As Australian governments, unions and industry organisations struggle to manage responses to and impacts of COVID-19, organisations, community leaders and commentators are increasingly questioning what kind of recovery the country should work towards: will the country return to business as usual, or take this opportunity to leapfrog towards a cleaner, kinder, more cohesive society?
On Friday and over the weekend, AYCC’s Digital Communications Director and head of the new digital fellowship program, Jai Manoharachandran, was unavailable for comment. He was tied up in responding to “a big development in our campaign against fracking in the NT” — Origin’s decision on Thursday to call an indefinite halt to its fracking exploration in the NT’s Betaloo Basin.
Without comment from AYCC, pv magazine can only guess that for its members, the appointment of Neville Power as head of the NCCC represents a business-as-usual response to management and recovery from COVID-19.
The government has not engendered trust on climate
That the Australian Government could use COVID-19 to further its support of the coal industry and fossil-fuelled power generation in Australia is totally conceivable given its record and rhetoric to date, despite its Economic Response to the Coronavirus offering tax incentives to commercial and industrial businesses looking to install solar on their rooftops.

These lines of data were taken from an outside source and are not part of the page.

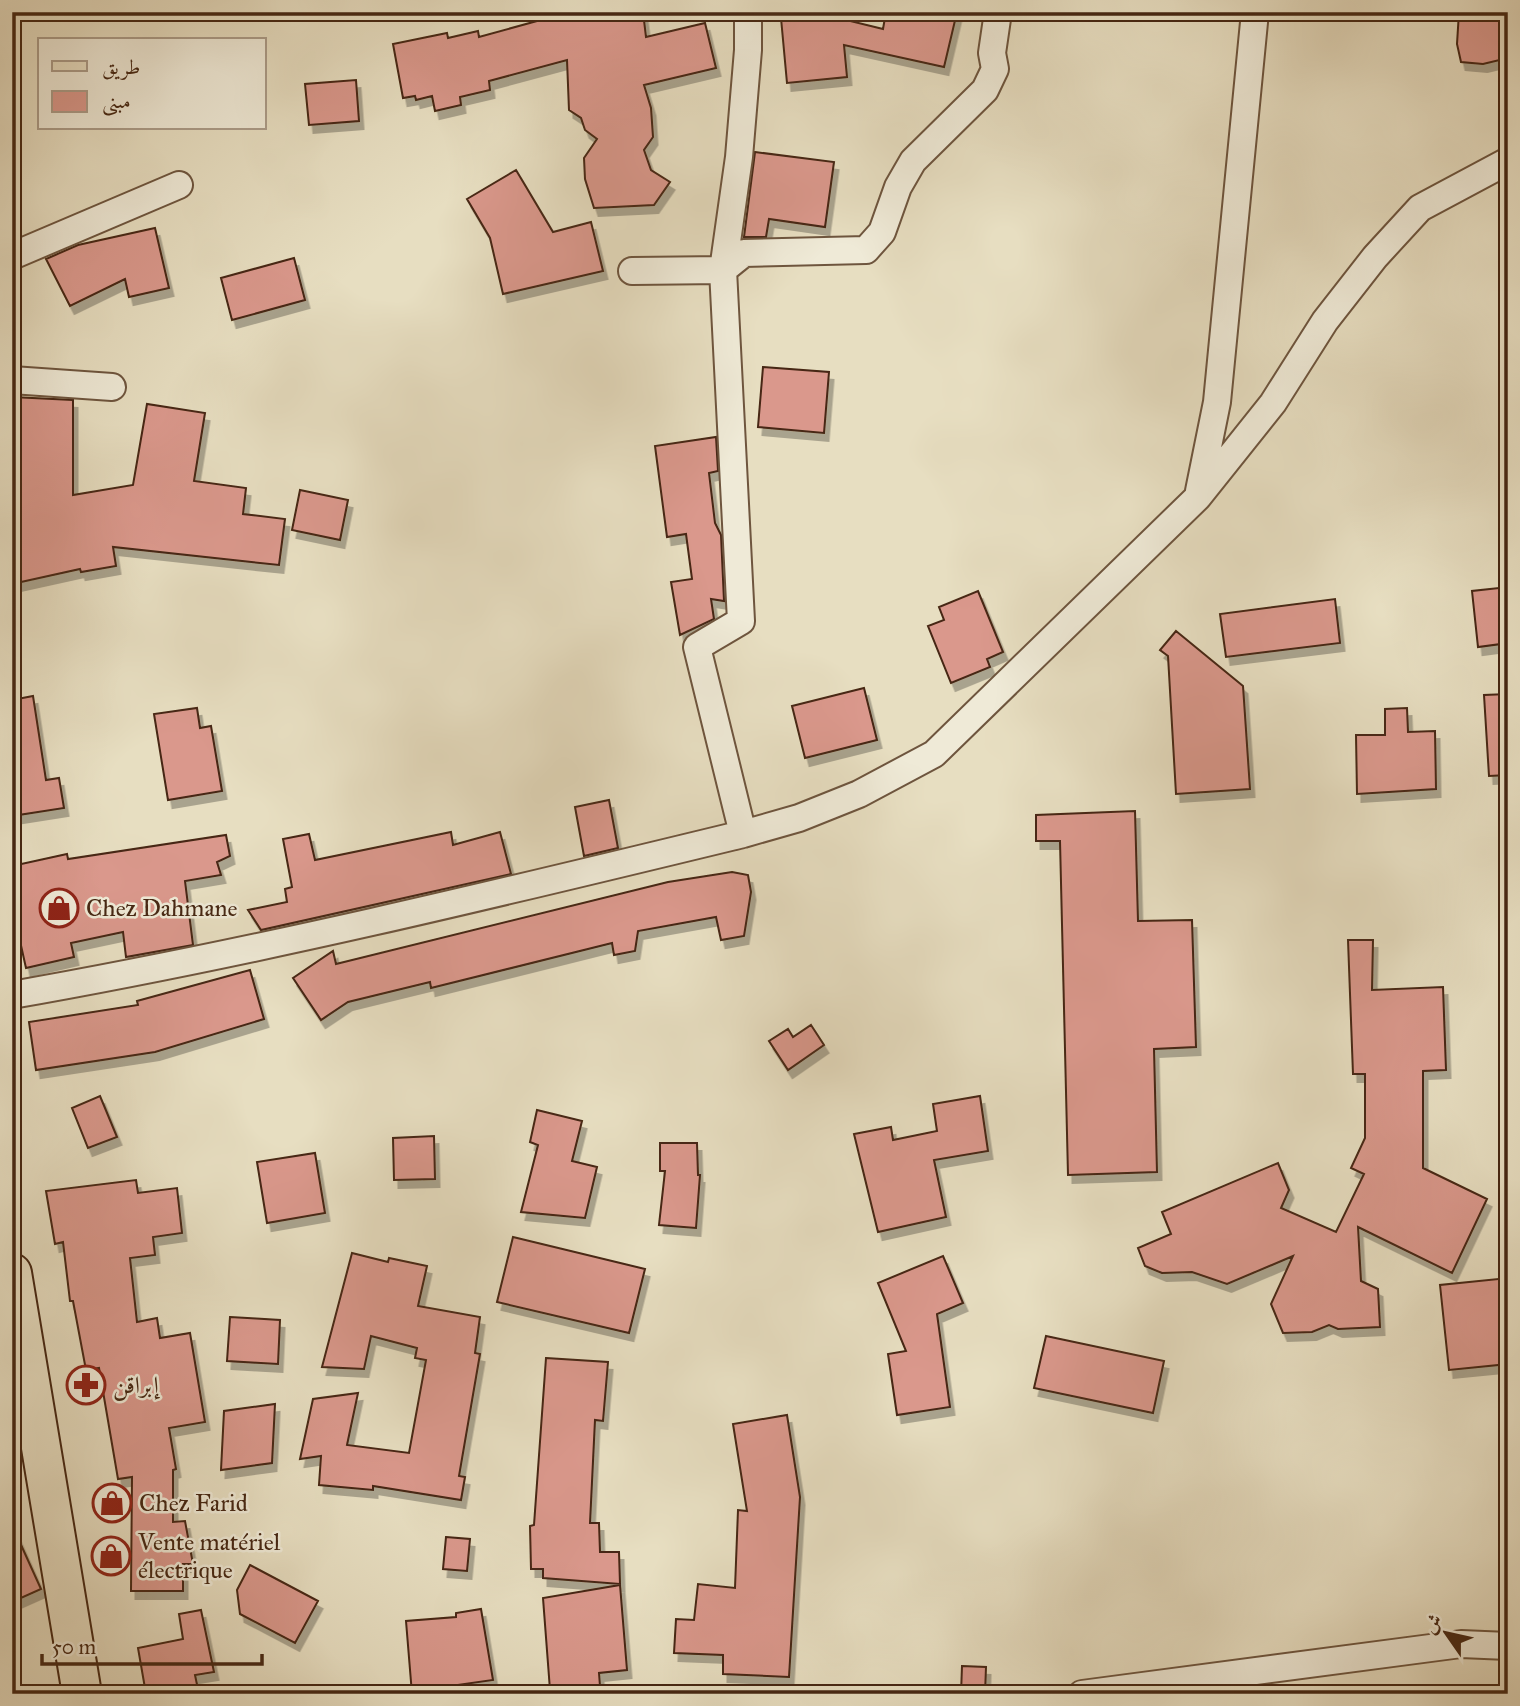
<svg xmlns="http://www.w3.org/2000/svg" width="1520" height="1706" font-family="'IM FELL Great Primer',Amiri,serif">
  <defs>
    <filter id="shadow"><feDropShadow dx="4.5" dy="8" stdDeviation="0" flood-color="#0004"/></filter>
  </defs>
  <rect width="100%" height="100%" fill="#e7dec1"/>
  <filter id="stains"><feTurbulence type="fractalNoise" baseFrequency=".00286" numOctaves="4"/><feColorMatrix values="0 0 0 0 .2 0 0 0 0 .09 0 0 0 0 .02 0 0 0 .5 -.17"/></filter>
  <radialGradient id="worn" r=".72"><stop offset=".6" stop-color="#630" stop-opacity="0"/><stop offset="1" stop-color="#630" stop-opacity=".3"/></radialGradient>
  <path fill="#da988c" stroke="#462713" stroke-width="2" filter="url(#shadow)" d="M535 12H643L646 37 705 23 716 68 644 85 651 108 653 137 644 150 651 170 670 182 654 205 594 208 585 179 584 158 597 139 585 130 581 118 569 110 567 60 489 81 490 90 460 97 461 105 435 111 432 96 416 100 415 96 403 98 393 44 447 33 448 38 478 31 479 37 537 21Z
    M842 12V19L883 29 886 12H957L944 67 844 45 847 77 787 83 781 18Z
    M1459 12H1508V58L1483 64 1461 62 1457 44Z
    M356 80 359 121 309 125 305 84Z
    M755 152 834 162 825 227 769 219 766 237H744Z
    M516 170 553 232 591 222 603 271 503 294 490 238 467 199Z
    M155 228 169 288 129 297 125 279 70 306 46 259 78 245Z
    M294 258 305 300 232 320 221 278Z
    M763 367 829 372 824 433 758 427Z
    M12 397 73 400V495L133 485 147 404 205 413 194 481 246 488 243 514 285 519 279 565 113 547 116 566 81 572 80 569 12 584Z
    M716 437 718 471 709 473 715 523 721 535 724 601 711 599 714 619 680 635 671 582 692 579 686 534 667 537 655 446Z
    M300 490 348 500 340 540 292 530Z
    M1508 587V643L1478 647 1472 591Z
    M978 591 1003 652 987 659 990 667 951 683 928 626 944 620 939 607Z
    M1335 599 1340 643 1226 657 1220 614Z
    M1176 631 1243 686 1250 789 1176 794 1168 656 1160 650Z
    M864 688 877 740 805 758 792 706Z
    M1508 694V775L1489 776 1484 695Z
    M33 696 46 780 59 778 64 808 12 816V700Z
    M197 708 200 728 211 726 222 791 168 800 154 714Z
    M1407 708 1408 732 1435 731 1436 789 1357 794 1356 735H1385V709Z
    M609 800 618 848 584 856 575 807Z
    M1135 811 1138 921 1192 920 1196 1047 1154 1049 1157 1172 1068 1175 1060 841H1036V815Z
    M451 832 453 845 500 832 511 874 261 930 248 910 287 902 285 889 292 887 283 839 309 834 315 860Z
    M226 835 230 856 217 862 221 875 185 881 193 945 126 957 123 932 71 943 74 957 26 968 12 905V866L67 854 68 859Z
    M732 872 748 875 751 892 744 936 721 940 716 917 638 931 635 951 614 955 612 943 431 988 430 982 348 1002 321 1020 293 978 333 951 336 964 668 882Z
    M1348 940H1373L1372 990 1443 987 1446 1070 1423 1071V1168L1487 1199 1452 1273 1358 1227 1361 1281 1378 1289 1380 1327 1338 1329 1329 1325 1312 1332 1283 1333 1271 1304 1293 1256 1227 1284 1192 1272 1162 1273 1145 1266 1138 1248 1171 1234 1162 1212 1278 1163 1289 1190 1281 1208 1336 1232 1364 1174 1351 1168 1365 1138V1074H1353Z
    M250 970 264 1019 155 1052 36 1070 29 1022 138 1005 137 1001Z
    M811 1025 824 1045 788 1070 769 1041 788 1029 793 1037Z
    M100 1096 117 1137 88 1148 72 1108Z
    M980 1096 988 1151 934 1160 946 1217 878 1232 854 1134 891 1127 893 1140 937 1131 933 1104Z
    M537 1110 582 1121 572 1161 597 1167 585 1218 521 1212 538 1145 530 1142Z
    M434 1136 435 1179 394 1180 393 1138Z
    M660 1143H697L698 1175H700L696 1228 659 1225 665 1171H660Z
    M315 1153 325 1213 267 1223 257 1162Z
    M136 1180 138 1193 177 1188 182 1233 153 1237 155 1255 130 1258 137 1322 157 1318 160 1338 190 1333 205 1422 169 1428 176 1469 173 1470V1522L185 1521 193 1564H183V1591H131L132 1477 118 1479 99 1368 86 1370 73 1301H70L63 1242 55 1244 46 1191Z
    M513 1237 645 1269 629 1333 497 1302Z
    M352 1253 388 1262 389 1258 427 1266 418 1306 480 1317 475 1353 480 1354 459 1476 465 1477 461 1500 373 1486V1490L319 1485 321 1456 300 1459 313 1399 358 1393 347 1445 409 1453 426 1360 415 1358 417 1348 371 1336 364 1369 322 1367Z
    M943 1256 963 1303 937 1314 950 1407 897 1415 888 1354 906 1351 878 1283Z
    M1508 1278V1364L1449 1370 1440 1285Z
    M230 1317 280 1320 278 1364 227 1361Z
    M1046 1336 1164 1361 1153 1413 1034 1388Z
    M546 1358 608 1362 603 1421 595 1420 590 1523H599L600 1552H619L620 1584 543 1578V1569H531L530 1526 534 1525Z
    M275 1404 272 1463 221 1470 224 1411Z
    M787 1415 800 1497 789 1677 723 1674V1655L674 1653 676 1619 694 1620 698 1584 735 1588 738 1510 747 1511 733 1424Z
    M12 1525 41 1589 12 1602Z
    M446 1537 470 1539 467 1571 443 1569Z
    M250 1565 318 1601 295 1643 240 1614 237 1590Z
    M620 1585 627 1670 599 1673 600 1686 550 1690 543 1598Z
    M481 1609 493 1680 457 1685 458 1692 412 1694 406 1621 456 1617V1613Z
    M201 1610 214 1672 195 1675 199 1694H146L138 1648 183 1639 179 1614Z
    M962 1666 986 1667 985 1694H961Z"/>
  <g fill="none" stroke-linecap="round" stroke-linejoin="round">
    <defs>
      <path id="street" d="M12 256 179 185
        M632 271 723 270 744 253 866 250 882 232 898 187 913 161 985 90 995 69 992 53 998 12
        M12 380 112 387
        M1199 491 1217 402 1255 12
        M743 834 697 647 741 621 723 270 739 157 748 50V12
        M12 995C258 952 500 893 743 834L799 818 859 794 934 754 1198 497 1273 403 1325 321 1375 257 1420 208 1508 161
        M1082 1694 1461 1644 1508 1646"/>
      <path id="primary" d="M12 1273 82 1694"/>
    </defs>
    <use href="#street" stroke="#6e553e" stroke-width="30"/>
    <use href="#primary" stroke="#462713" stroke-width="42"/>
    <use href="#street" stroke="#efead7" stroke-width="26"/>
    <use href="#primary" stroke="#e7dec1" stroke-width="38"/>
  </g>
  <defs>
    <symbol id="shop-ring" viewBox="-11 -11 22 22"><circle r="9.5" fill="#efead7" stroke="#8f2418" stroke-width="1.5"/><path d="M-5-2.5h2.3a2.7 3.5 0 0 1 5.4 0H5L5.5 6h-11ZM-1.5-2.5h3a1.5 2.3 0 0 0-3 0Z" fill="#8f2418"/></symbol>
    <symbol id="pharmacy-ring" viewBox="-11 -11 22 22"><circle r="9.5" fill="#efead7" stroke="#8f2418" stroke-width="1.5"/><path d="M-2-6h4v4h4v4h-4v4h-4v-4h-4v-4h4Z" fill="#8f2418"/></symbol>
  </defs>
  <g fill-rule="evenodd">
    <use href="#shop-ring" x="37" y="886" width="44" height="44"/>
    <use href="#pharmacy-ring" x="64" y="1363" width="44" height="44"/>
    <use href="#shop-ring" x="90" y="1481" width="44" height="44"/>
    <use href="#shop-ring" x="89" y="1534" width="44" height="44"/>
  </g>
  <g text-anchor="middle" stroke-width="5" stroke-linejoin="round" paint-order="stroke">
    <g font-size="24" fill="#462713" stroke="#efead7" text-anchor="start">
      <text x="86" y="916">Chez Dahmane</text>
      <text x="113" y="1393">إبراقن</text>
      <text x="139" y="1511">Chez Farid</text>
      <text x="138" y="1550">Vente matériel<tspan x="138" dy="28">électrique</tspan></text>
    </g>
  </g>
  <rect width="1520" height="1706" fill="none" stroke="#e7dec1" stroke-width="42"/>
  <rect x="14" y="14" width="1492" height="1678" fill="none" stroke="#462713" stroke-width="3.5"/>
  <rect x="21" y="21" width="1478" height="1664" fill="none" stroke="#462713" stroke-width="2"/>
  <rect x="38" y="38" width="228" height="91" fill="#efead7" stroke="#ab9c89" stroke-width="2"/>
  <rect x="52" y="61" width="35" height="10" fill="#e7dec1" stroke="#ab9c89" stroke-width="2"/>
  <text x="102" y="74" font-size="21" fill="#462713">طريق</text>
  <rect x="52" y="91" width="35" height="21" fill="#da988c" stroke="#ab9c89" stroke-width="2"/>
  <text x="102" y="108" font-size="21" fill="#462713">مبنى</text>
  <g transform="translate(1446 1633) rotate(304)" stroke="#efead7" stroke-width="5" paint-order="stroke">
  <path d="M0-5L12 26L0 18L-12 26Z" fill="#462713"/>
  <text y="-10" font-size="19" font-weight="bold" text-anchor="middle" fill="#462713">ش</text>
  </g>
  <path d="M42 1654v10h220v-10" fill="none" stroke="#462713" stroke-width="3.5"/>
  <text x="52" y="1654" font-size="21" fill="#462713" stroke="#efead7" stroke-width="5" paint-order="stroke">50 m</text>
  <rect width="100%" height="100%" filter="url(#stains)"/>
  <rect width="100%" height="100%" fill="url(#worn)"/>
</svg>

Morrison’s recent deal with New South Wales to apply $2 billion in joint funding to reducing the state’s greenhouse gas emissions, could also be interpreted as a huge win for the fossil fuel industry given the quid pro quo that New South Wales would inject an added annual 70 petajoules of gas into the east-coast market and remove barriers to coal supply to the Mount Piper Power Station.
Young climate activists have been condescended to by world leaders such as US President Donald Trump and members of the Australian Federal Government, but they have the potential, as an organised, informed, and heavily future-invested sector of society, to influence outcomes for Australia.
In rallying a youthful constituency to register for the Digital Climate Fellowship, which begins its action-oriented course on 16 April, the AYCC’s Ray wrote, “What we do right now is more important than ever. Together, we can use digital strategies to build an unstoppable wave of momentum for a clean-energy future free of fossil fuels.”